>>>

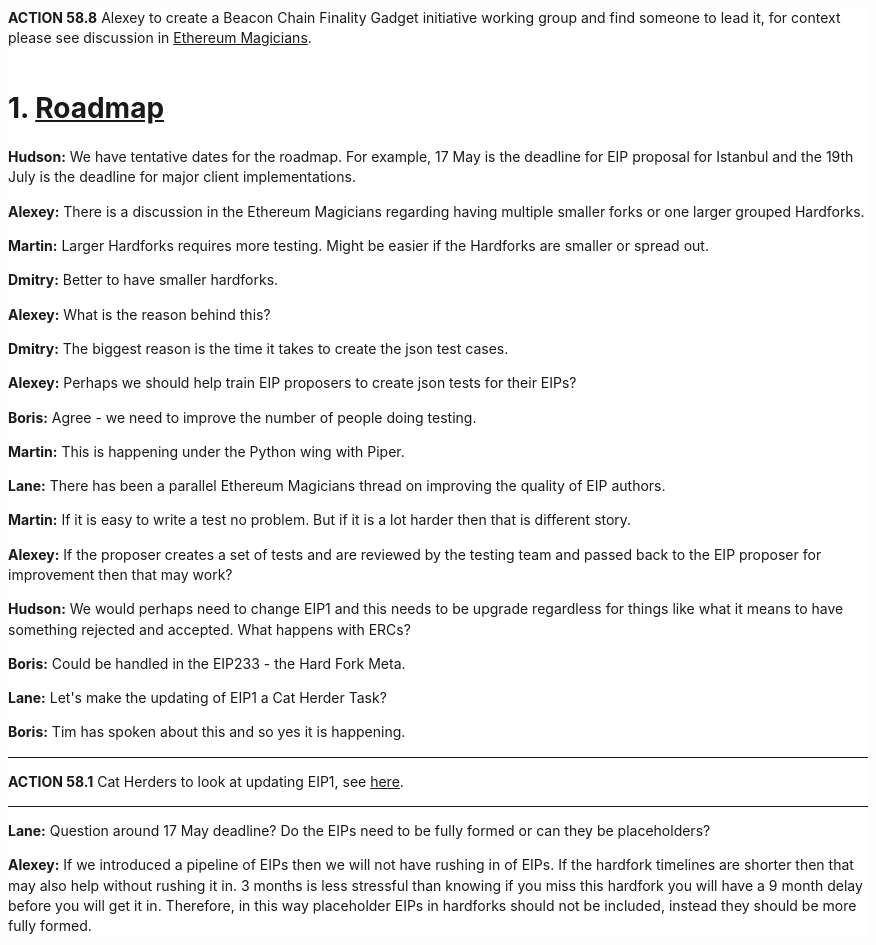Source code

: **ACTION 58.8** Alexey to create a Beacon Chain Finality Gadget initiative working group and find someone to lead it, for context please see discussion in [Ethereum Magicians](https://ethereum-magicians.org/t/eth2-in-eth1-light-clients/2880).


# 1. [Roadmap](https://en.ethereum.wiki/roadmap/istanbul)

**Hudson:** We have tentative dates for the roadmap. For example, 17 May is the deadline for EIP proposal for Istanbul and the 19th July is the deadline for major client implementations.

**Alexey:** There is a discussion in the Ethereum Magicians regarding having multiple smaller forks or one larger grouped Hardforks.

**Martin:** Larger Hardforks requires more testing. Might be easier if the Hardforks are smaller or spread out.

**Dmitry:** Better to have smaller hardforks.

**Alexey:** What is the reason behind this?

**Dmitry:** The biggest reason is the time it takes to create the json test cases.

**Alexey:** Perhaps we should help train EIP proposers to create json tests for their EIPs?

**Boris:** Agree - we need to improve the number of people doing testing.

**Martin:** This is happening under the Python wing with Piper.

**Lane:** There has been a parallel Ethereum Magicians thread on improving the quality of EIP authors.

**Martin:** If it is easy to write a test no problem. But if it is a lot harder then that is different story.

**Alexey:** If the proposer creates a set of tests and are reviewed by the testing team and passed back to the EIP proposer for improvement then that may work?

**Hudson:** We would perhaps need to change EIP1 and this needs to be upgrade regardless for things like what it means to have something rejected and accepted. What happens with ERCs? 

**Boris:** Could be handled in the EIP233 - the Hard Fork Meta.

**Lane:** Let's make the updating of EIP1 a Cat Herder Task? 

**Boris:** Tim has spoken about this and so yes it is happening.

** **
**ACTION 58.1** Cat Herders to look at updating EIP1, see [here](ethereum-cat-herders/PM#19).
** **


**Lane:** Question around 17 May deadline? Do the EIPs need to be fully formed or can they be placeholders?

**Alexey:** If we introduced a pipeline of EIPs then we will not have rushing in of EIPs. If the hardfork timelines are shorter then that may also help without rushing it in. 3 months is less stressful than knowing if you miss this hardfork you will have a 9 month delay before you will get it in. Therefore, in this way placeholder EIPs in hardforks should not be included, instead they should be more fully formed.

<<<

Exercise description —
Copy the listing exactly, omitting pictures.

Problem solution —
Source code

: **ACTION 58.8** Alexey to create a Beacon Chain Finality Gadget initiative working group and find someone to lead it, for context please see discussion in [Ethereum Magicians](https://ethereum-magicians.org/t/eth2-in-eth1-light-clients/2880).


# 1. [Roadmap](https://en.ethereum.wiki/roadmap/istanbul)

**Hudson:** We have tentative dates for the roadmap. For example, 17 May is the deadline for EIP proposal for Istanbul and the 19th July is the deadline for major client implementations.

**Alexey:** There is a discussion in the Ethereum Magicians regarding having multiple smaller forks or one larger grouped Hardforks.

**Martin:** Larger Hardforks requires more testing. Might be easier if the Hardforks are smaller or spread out.

**Dmitry:** Better to have smaller hardforks.

**Alexey:** What is the reason behind this?

**Dmitry:** The biggest reason is the time it takes to create the json test cases.

**Alexey:** Perhaps we should help train EIP proposers to create json tests for their EIPs?

**Boris:** Agree - we need to improve the number of people doing testing.

**Martin:** This is happening under the Python wing with Piper.

**Lane:** There has been a parallel Ethereum Magicians thread on improving the quality of EIP authors.

**Martin:** If it is easy to write a test no problem. But if it is a lot harder then that is different story.

**Alexey:** If the proposer creates a set of tests and are reviewed by the testing team and passed back to the EIP proposer for improvement then that may work?

**Hudson:** We would perhaps need to change EIP1 and this needs to be upgrade regardless for things like what it means to have something rejected and accepted. What happens with ERCs? 

**Boris:** Could be handled in the EIP233 - the Hard Fork Meta.

**Lane:** Let's make the updating of EIP1 a Cat Herder Task? 

**Boris:** Tim has spoken about this and so yes it is happening.

** **
**ACTION 58.1** Cat Herders to look at updating EIP1, see [here](ethereum-cat-herders/PM#19).
** **


**Lane:** Question around 17 May deadline? Do the EIPs need to be fully formed or can they be placeholders?

**Alexey:** If we introduced a pipeline of EIPs then we will not have rushing in of EIPs. If the hardfork timelines are shorter then that may also help without rushing it in. 3 months is less stressful than knowing if you miss this hardfork you will have a 9 month delay before you will get it in. Therefore, in this way placeholder EIPs in hardforks should not be included, instead they should be more fully formed.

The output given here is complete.